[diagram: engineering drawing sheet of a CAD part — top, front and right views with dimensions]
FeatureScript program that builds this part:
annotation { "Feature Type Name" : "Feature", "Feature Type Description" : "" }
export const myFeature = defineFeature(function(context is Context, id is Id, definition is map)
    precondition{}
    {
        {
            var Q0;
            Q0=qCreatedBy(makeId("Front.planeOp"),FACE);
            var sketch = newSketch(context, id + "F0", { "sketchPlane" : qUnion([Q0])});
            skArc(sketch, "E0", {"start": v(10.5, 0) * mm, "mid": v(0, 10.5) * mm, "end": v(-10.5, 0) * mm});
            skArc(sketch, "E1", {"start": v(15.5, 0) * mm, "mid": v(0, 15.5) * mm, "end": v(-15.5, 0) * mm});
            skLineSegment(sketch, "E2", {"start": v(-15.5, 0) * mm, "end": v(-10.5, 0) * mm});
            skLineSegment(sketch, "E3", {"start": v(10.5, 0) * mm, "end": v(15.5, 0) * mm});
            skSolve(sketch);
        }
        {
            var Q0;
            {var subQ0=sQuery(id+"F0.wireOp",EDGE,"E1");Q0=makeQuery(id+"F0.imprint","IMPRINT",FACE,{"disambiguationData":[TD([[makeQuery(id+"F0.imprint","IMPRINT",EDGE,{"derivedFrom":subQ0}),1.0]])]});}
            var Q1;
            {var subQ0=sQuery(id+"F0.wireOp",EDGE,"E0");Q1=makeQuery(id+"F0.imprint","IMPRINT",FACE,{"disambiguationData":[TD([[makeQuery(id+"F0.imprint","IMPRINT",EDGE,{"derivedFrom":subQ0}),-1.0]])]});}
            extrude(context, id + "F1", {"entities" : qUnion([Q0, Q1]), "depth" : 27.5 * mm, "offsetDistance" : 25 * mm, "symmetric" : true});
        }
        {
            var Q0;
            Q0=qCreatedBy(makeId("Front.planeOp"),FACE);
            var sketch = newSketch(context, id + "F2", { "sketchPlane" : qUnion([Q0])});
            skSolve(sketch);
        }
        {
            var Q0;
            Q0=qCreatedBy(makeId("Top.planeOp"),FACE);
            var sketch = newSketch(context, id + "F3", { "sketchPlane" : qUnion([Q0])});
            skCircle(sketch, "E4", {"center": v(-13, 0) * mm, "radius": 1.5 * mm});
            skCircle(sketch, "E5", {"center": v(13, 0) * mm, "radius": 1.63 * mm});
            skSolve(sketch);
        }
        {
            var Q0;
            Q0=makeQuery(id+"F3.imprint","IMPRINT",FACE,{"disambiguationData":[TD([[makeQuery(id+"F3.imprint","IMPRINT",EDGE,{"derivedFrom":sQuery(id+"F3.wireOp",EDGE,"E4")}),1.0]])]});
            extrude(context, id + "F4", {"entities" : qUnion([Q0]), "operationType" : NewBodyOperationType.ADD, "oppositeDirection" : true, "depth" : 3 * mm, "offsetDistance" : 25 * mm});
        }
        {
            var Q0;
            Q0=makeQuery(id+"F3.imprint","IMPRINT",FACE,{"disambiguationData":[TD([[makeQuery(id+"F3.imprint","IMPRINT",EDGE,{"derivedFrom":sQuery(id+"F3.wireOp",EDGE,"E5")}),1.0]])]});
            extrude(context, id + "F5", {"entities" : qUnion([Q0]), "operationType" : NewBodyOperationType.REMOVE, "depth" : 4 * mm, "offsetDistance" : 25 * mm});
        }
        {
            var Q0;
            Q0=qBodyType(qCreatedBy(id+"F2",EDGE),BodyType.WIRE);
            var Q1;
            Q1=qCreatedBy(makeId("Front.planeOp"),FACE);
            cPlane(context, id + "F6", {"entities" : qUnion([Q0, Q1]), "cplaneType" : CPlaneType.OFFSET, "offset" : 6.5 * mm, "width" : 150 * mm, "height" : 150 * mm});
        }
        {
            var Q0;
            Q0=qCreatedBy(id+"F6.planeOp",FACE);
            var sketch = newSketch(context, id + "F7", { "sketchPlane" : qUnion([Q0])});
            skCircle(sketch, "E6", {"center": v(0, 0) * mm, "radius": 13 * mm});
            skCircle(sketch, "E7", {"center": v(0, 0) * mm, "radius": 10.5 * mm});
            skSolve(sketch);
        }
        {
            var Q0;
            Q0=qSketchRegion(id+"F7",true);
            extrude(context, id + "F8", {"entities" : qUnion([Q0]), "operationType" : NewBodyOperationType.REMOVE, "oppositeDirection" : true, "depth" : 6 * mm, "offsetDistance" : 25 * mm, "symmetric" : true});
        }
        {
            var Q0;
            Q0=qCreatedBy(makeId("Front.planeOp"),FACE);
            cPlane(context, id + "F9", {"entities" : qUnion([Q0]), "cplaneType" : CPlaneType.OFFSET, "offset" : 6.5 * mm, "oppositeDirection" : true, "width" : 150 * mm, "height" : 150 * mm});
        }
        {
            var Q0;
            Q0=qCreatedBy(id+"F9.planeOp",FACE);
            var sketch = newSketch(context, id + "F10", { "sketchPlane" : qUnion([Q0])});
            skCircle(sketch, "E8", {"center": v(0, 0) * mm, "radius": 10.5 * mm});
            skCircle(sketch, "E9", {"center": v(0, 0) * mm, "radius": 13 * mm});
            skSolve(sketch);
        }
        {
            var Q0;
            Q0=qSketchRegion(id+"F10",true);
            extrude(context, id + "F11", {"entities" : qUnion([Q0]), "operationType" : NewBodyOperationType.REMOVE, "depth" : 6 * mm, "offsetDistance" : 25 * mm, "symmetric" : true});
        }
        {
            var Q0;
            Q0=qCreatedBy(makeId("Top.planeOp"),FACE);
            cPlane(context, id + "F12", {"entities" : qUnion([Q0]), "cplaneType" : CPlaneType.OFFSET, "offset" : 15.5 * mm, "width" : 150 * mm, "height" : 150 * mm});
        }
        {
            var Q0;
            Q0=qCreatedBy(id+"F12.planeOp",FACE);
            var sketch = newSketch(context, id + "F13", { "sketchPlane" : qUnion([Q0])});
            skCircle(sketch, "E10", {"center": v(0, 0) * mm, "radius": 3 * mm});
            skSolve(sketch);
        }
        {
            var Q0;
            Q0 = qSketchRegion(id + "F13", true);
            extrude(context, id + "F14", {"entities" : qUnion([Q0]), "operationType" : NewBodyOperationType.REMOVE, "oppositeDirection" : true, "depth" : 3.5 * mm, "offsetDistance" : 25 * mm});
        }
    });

________________________

• TO BE DONE
Copy the rows above word for word, starting at the very first line and stopping after the line that contains "v(0, 15.5) *", including that line.

• TASK RESPONSE
[diagram: engineering drawing sheet of a CAD part — top, front and right views with dimensions]
FeatureScript program that builds this part:
annotation { "Feature Type Name" : "Feature", "Feature Type Description" : "" }
export const myFeature = defineFeature(function(context is Context, id is Id, definition is map)
    precondition{}
    {
        {
            var Q0;
            Q0=qCreatedBy(makeId("Front.planeOp"),FACE);
            var sketch = newSketch(context, id + "F0", { "sketchPlane" : qUnion([Q0])});
            skArc(sketch, "E0", {"start": v(10.5, 0) * mm, "mid": v(0, 10.5) * mm, "end": v(-10.5, 0) * mm});
            skArc(sketch, "E1", {"start": v(15.5, 0) * mm, "mid": v(0, 15.5) * mm, "end": v(-15.5, 0) * mm});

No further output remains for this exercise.